Provides 2 mode of configuration

  • Wizard Mode: User is guided through step-by-step process to create an application

    • screenshot sample of wizard mode

  • Drag-n-drop Workflow Mode: Allow user to create their own flow from available components (leverage Flowise AI)

    • Utilize Flowise AI - https://docs.flowiseai.com/

    • Note: Need further feasibility study on

      • Ease of customization or adding new UI components

      • Connectivity and integration to Mega Service (HelmChart, DockerCompose, GMC)

Part 2: Benchmark and Evaluation

A. Inference Performance

  • General Benchmarking

    • GLUE/SuperGLUE

    • GPQA

    • SQuAD

    • ImageNet

    • MLPerf

  • Halucination

  • Vertical/Domain Specific Benchmarking (with ground truth)

  • Finetuning – next phase

B. Model Compute Performance

  • token-per-sec (TPS)

  • 1st token latency

  • Throughput

  • RAG performance

C. Resource Monitoring - CPU utilization, memory utilization Diagram on resource monitoring architecture

Enablement of components for compute performance evaluation

  • VictoriaMetric: as metrics store for resource utilization

  • OpenTelemetry (Otel): tracing probing mechanism

  • Tempo: Trace store for OpenTelemetry

  • Loki: log store for pod/Kubernetes

  • Grafana: visualization of metrics, trace and logs

  • Prometheus

Part 3: Enterprise Deployment

Generate Enterprise Deployment Package base on the applicaiton with enterprise facilities features, including, Features:

  • Application UI

  • user management (login, create, update, delete)

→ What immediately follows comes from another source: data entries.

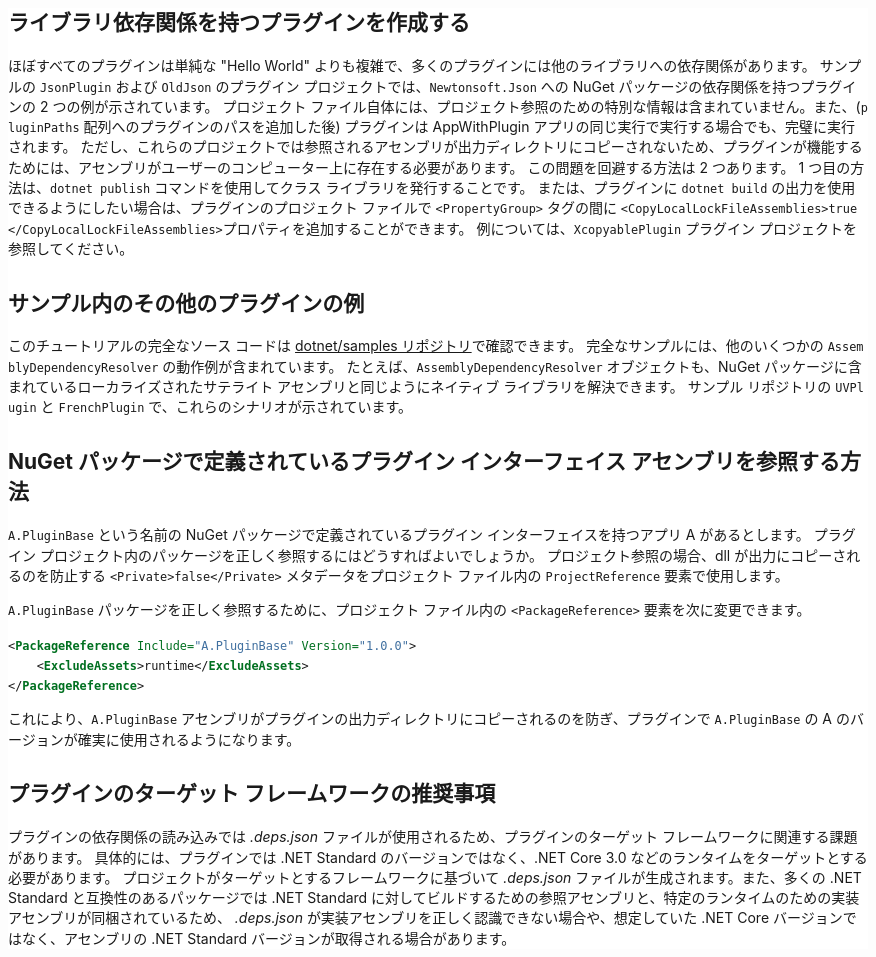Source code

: ## <a name="create-a-plugin-with-library-dependencies"></a>ライブラリ依存関係を持つプラグインを作成する

ほぼすべてのプラグインは単純な "Hello World" よりも複雑で、多くのプラグインには他のライブラリへの依存関係があります。 サンプルの `JsonPlugin` および `OldJson` のプラグイン プロジェクトでは、`Newtonsoft.Json` への NuGet パッケージの依存関係を持つプラグインの 2 つの例が示されています。 プロジェクト ファイル自体には、プロジェクト参照のための特別な情報は含まれていません。また、(`pluginPaths` 配列へのプラグインのパスを追加した後) プラグインは AppWithPlugin アプリの同じ実行で実行する場合でも、完璧に実行されます。 ただし、これらのプロジェクトでは参照されるアセンブリが出力ディレクトリにコピーされないため、プラグインが機能するためには、アセンブリがユーザーのコンピューター上に存在する必要があります。 この問題を回避する方法は 2 つあります。 1 つ目の方法は、`dotnet publish` コマンドを使用してクラス ライブラリを発行することです。 または、プラグインに `dotnet build` の出力を使用できるようにしたい場合は、プラグインのプロジェクト ファイルで `<PropertyGroup>` タグの間に `<CopyLocalLockFileAssemblies>true</CopyLocalLockFileAssemblies>`プロパティを追加することができます。 例については、`XcopyablePlugin` プラグイン プロジェクトを参照してください。

## <a name="other-plugin-examples-in-the-sample"></a>サンプル内のその他のプラグインの例

このチュートリアルの完全なソース コードは [dotnet/samples リポジトリ](https://github.com/dotnet/samples/tree/master/core/extensions/AppWithPlugin)で確認できます。 完全なサンプルには、他のいくつかの `AssemblyDependencyResolver` の動作例が含まれています。 たとえば、`AssemblyDependencyResolver` オブジェクトも、NuGet パッケージに含まれているローカライズされたサテライト アセンブリと同じようにネイティブ ライブラリを解決できます。 サンプル リポジトリの `UVPlugin` と `FrenchPlugin` で、これらのシナリオが示されています。

## <a name="how-to-reference-a-plugin-interface-assembly-defined-in-a-nuget-package"></a>NuGet パッケージで定義されているプラグイン インターフェイス アセンブリを参照する方法

`A.PluginBase` という名前の NuGet パッケージで定義されているプラグイン インターフェイスを持つアプリ A があるとします。 プラグイン プロジェクト内のパッケージを正しく参照するにはどうすればよいでしょうか。 プロジェクト参照の場合、dll が出力にコピーされるのを防止する `<Private>false</Private>` メタデータをプロジェクト ファイル内の `ProjectReference` 要素で使用します。

`A.PluginBase` パッケージを正しく参照するために、プロジェクト ファイル内の `<PackageReference>` 要素を次に変更できます。

```xml
<PackageReference Include="A.PluginBase" Version="1.0.0">
    <ExcludeAssets>runtime</ExcludeAssets>
</PackageReference>
```

これにより、`A.PluginBase` アセンブリがプラグインの出力ディレクトリにコピーされるのを防ぎ、プラグインで `A.PluginBase` の A のバージョンが確実に使用されるようになります。

## <a name="plugin-target-framework-recommendations"></a>プラグインのターゲット フレームワークの推奨事項

プラグインの依存関係の読み込みでは *.deps.json* ファイルが使用されるため、プラグインのターゲット フレームワークに関連する課題があります。 具体的には、プラグインでは .NET Standard のバージョンではなく、.NET Core 3.0 などのランタイムをターゲットとする必要があります。 プロジェクトがターゲットとするフレームワークに基づいて *.deps.json* ファイルが生成されます。また、多くの .NET Standard と互換性のあるパッケージでは .NET Standard に対してビルドするための参照アセンブリと、特定のランタイムのための実装アセンブリが同梱されているため、 *.deps.json* が実装アセンブリを正しく認識できない場合や、想定していた .NET Core バージョンではなく、アセンブリの .NET Standard バージョンが取得される場合があります。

  • Session management (e.g. Chat sessions)

  • inference parameter setting (top-p, top-k, temperature)

  • Vector Store

  • token generation

  • API access

Applications:

  • QnA

  • AudioChat

  • VisualChat

  • Translation

  • CodeGen

  • CodeTrans

  • Summarizer

Deployment configuration - Sample UI

  • OS

  • Cloud/ OnPrem

  • Cluster /single Machine

  • Feature selection (API access, user management etc)

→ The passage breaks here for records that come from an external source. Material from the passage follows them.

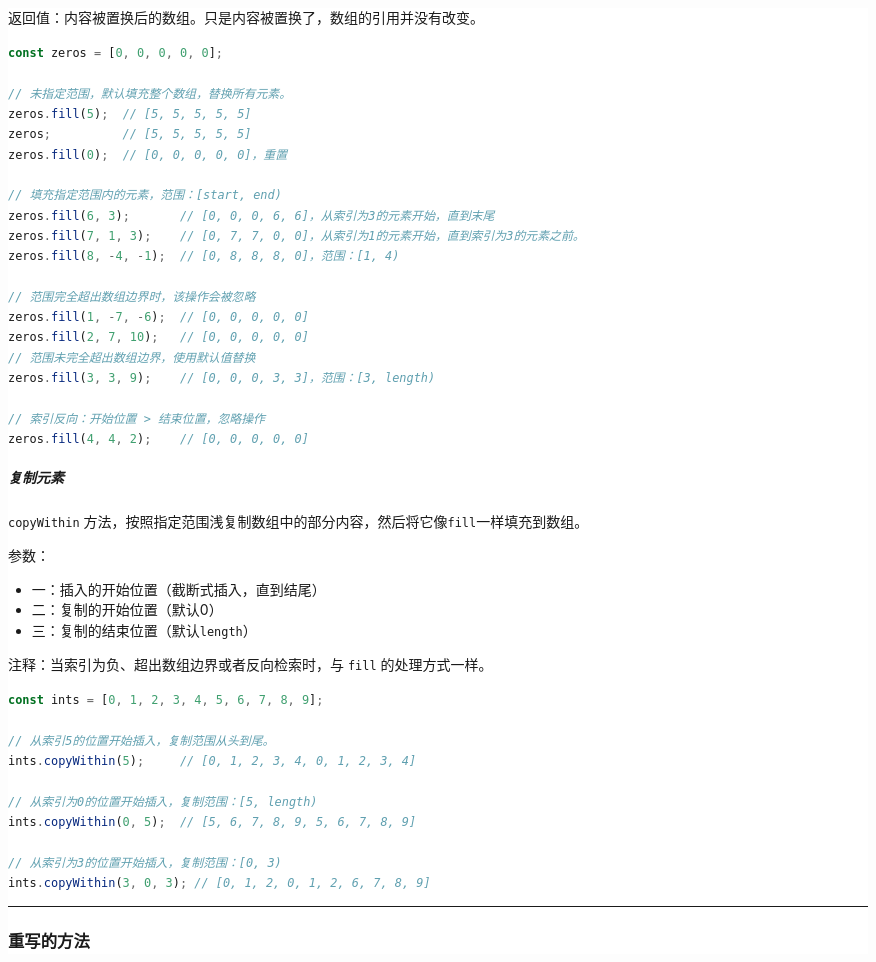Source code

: 返回值：内容被置换后的数组。只是内容被置换了，数组的引用并没有改变。

```js
const zeros = [0, 0, 0, 0, 0];

// 未指定范围，默认填充整个数组，替换所有元素。
zeros.fill(5); 	// [5, 5, 5, 5, 5]
zeros; 			// [5, 5, 5, 5, 5]
zeros.fill(0); 	// [0, 0, 0, 0, 0]，重置

// 填充指定范围内的元素，范围：[start, end)
zeros.fill(6, 3); 		// [0, 0, 0, 6, 6]，从索引为3的元素开始，直到末尾
zeros.fill(7, 1, 3); 	// [0, 7, 7, 0, 0]，从索引为1的元素开始，直到索引为3的元素之前。
zeros.fill(8, -4, -1); 	// [0, 8, 8, 8, 0]，范围：[1, 4)

// 范围完全超出数组边界时，该操作会被忽略
zeros.fill(1, -7, -6); 	// [0, 0, 0, 0, 0]
zeros.fill(2, 7, 10); 	// [0, 0, 0, 0, 0]
// 范围未完全超出数组边界，使用默认值替换
zeros.fill(3, 3, 9); 	// [0, 0, 0, 3, 3]，范围：[3, length)

// 索引反向：开始位置 > 结束位置，忽略操作
zeros.fill(4, 4, 2); 	// [0, 0, 0, 0, 0]
```



##### 复制元素

`copyWithin` 方法，按照指定范围浅复制数组中的部分内容，然后将它像`fill`一样填充到数组。

参数：

- 一：插入的开始位置（截断式插入，直到结尾）
- 二：复制的开始位置（默认0）
- 三：复制的结束位置（默认`length`）

注释：当索引为负、超出数组边界或者反向检索时，与 `fill` 的处理方式一样。

```js
const ints = [0, 1, 2, 3, 4, 5, 6, 7, 8, 9];

// 从索引5的位置开始插入，复制范围从头到尾。
ints.copyWithin(5); 	// [0, 1, 2, 3, 4, 0, 1, 2, 3, 4]

// 从索引为0的位置开始插入，复制范围：[5, length)
ints.copyWithin(0, 5); 	// [5, 6, 7, 8, 9, 5, 6, 7, 8, 9]

// 从索引为3的位置开始插入，复制范围：[0, 3)
ints.copyWithin(3, 0, 3); // [0, 1, 2, 0, 1, 2, 6, 7, 8, 9]
```

<hr>

### 重写的方法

  • Monitoring dashboard for Resource Management

GenAI Deployment Package Configuration

Generated Deployment Package generally contains the follow parts:

  • Ansible playbooks - Ansible playbooks will be used to setup and initialize important services such as K8s, SQL Database, local image registry, etc.

  • App UI codes

  • App backend server codes

  • Other OPEA microservice component images can be pulled from OPEA registry directly during setup.

Compatibility

This RFC will require a feasibility study on tools to use for Part 1 Drag-n-Drop Workflow Mode design. Flowise AI is a good candidate but it needs to run as a separate service which will add to the complexity of the UI/UX design.